* [Collected data entries]:
•••••

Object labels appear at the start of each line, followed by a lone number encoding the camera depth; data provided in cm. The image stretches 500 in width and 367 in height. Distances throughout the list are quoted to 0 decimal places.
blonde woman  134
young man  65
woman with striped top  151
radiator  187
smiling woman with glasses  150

•••••

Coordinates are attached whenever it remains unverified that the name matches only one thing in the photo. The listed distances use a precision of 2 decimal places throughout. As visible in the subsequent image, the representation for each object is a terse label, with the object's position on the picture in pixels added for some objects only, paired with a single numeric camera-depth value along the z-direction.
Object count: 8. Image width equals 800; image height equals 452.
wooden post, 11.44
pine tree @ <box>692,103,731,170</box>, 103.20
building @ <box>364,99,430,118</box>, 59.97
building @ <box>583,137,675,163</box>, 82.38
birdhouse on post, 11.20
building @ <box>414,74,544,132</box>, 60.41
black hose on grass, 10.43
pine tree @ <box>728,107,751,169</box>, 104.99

•••••

* [Task instructions]: Take the lines above from the one containing "wooden post, 11.44" to the one containing "pine tree @ <box>728,107,751,169</box>, 104.99" and retype them exactly, both ends included, with nothing added.

* [Expected answer]:
wooden post, 11.44
pine tree @ <box>692,103,731,170</box>, 103.20
building @ <box>364,99,430,118</box>, 59.97
building @ <box>583,137,675,163</box>, 82.38
birdhouse on post, 11.20
building @ <box>414,74,544,132</box>, 60.41
black hose on grass, 10.43
pine tree @ <box>728,107,751,169</box>, 104.99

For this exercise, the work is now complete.